The Islamic string of prayer beads consists of 99 pearls, each representing a name for Allah that the person at prayer speaks out during meditation in a particular ritual. As it says in the Koran, ”the heart is indeed silent when thinking of God”. 4 The connection between the draftsman and the religious ritual, however, should not be interpreted too literally. Nevertheless, the artist sees a structural analogy between the process of meditating and that of drawing. In working on these sheets of paper, it is a question for him of “openness, of letting go of that which is believed to be known”. Sometimes he thinks of these drawings as a breach, senses a distance. At other times, drawing for him is like playing an instrument. The drafting process does not follow a system but takes its course unintentionally.

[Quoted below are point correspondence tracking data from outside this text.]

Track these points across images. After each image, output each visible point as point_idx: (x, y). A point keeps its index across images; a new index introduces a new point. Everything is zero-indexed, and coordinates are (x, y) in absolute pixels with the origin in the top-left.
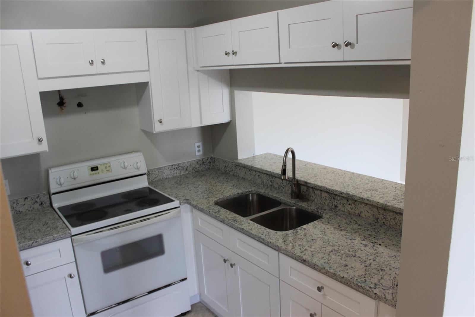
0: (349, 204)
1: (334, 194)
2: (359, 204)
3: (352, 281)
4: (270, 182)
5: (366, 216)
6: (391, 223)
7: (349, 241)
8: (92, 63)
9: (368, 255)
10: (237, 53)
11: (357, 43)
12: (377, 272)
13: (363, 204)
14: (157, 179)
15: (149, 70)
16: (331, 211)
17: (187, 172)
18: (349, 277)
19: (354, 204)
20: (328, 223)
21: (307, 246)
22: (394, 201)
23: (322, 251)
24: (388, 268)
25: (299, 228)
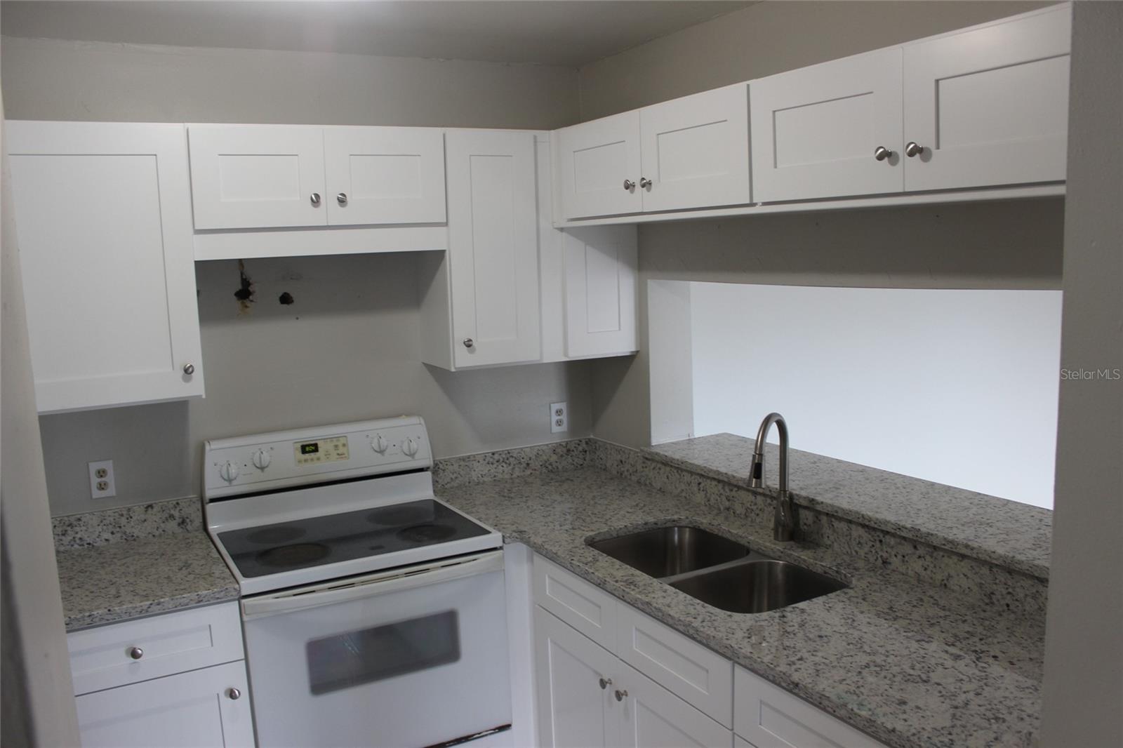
0: (920, 557)
1: (882, 531)
2: (943, 556)
3: (916, 740)
4: (724, 498)
5: (960, 586)
6: (1027, 608)
7: (914, 645)
8: (316, 201)
9: (962, 680)
10: (653, 185)
11: (938, 148)
12: (985, 724)
13: (954, 557)
14: (455, 484)
15: (446, 224)
16: (872, 574)
17: (528, 472)
18: (909, 731)
19: (932, 557)
20: (864, 599)
21: (804, 650)
22: (1035, 550)
23: (841, 665)
24: (1015, 714)
25: (789, 608)
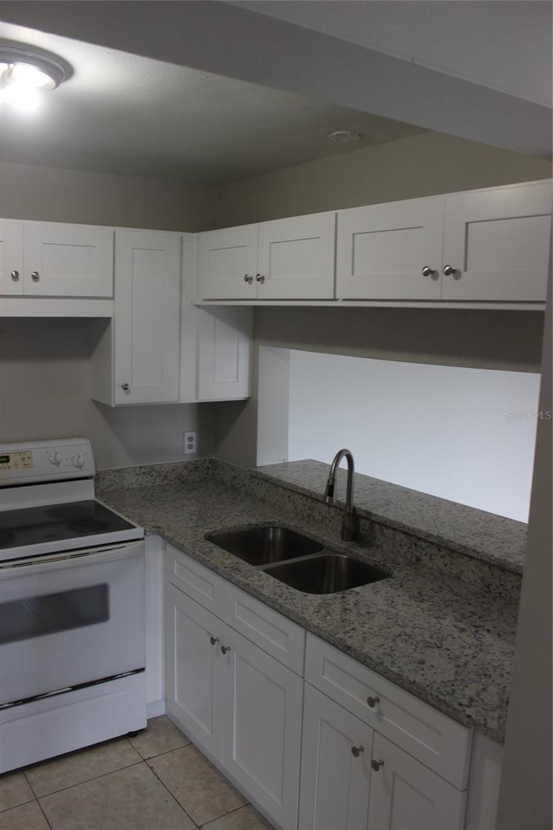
0: (442, 557)
1: (417, 537)
2: (458, 557)
3: (429, 690)
4: (307, 508)
5: (469, 579)
6: (513, 596)
7: (434, 621)
8: (16, 277)
9: (464, 647)
10: (265, 279)
11: (466, 270)
12: (477, 678)
13: (465, 558)
14: (111, 489)
15: (113, 298)
16: (408, 567)
17: (166, 482)
18: (424, 683)
19: (450, 556)
20: (401, 586)
21: (356, 623)
22: (520, 555)
23: (382, 634)
24: (498, 671)
25: (348, 592)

What emerges is determined while drawing. Thus the drawings, in their vagueness and mildness, are a suggestion rather than a statement. Their “pigments”, lighter than a butterfly’s wing, radiate a profound effect. If one becomes involved in their mysterious rhythms, it can lead to an enriching journey.


1
Inger Christensen, Butterfly Valley — A Requiem, translated from the Danish original by Susanna Nied, The Dedalus Press, Dublin 2001.
2
A quotation by Richard Serra used as the name for an exhibition of drawings collected by the New Yorker Wynn ­Kramarsky and that was shown in the Akademie der Kunst in Berlin in 1999.
3
Jörg Ahrnt in a conversation with the author on September 2nd in Bonn. All quotations by the artist were noted during this conversation.
4
Annemarie Schimmel, Die Zeichen Gottes, Die religiöse Welt des Islam, Munich, 1995, p. 192.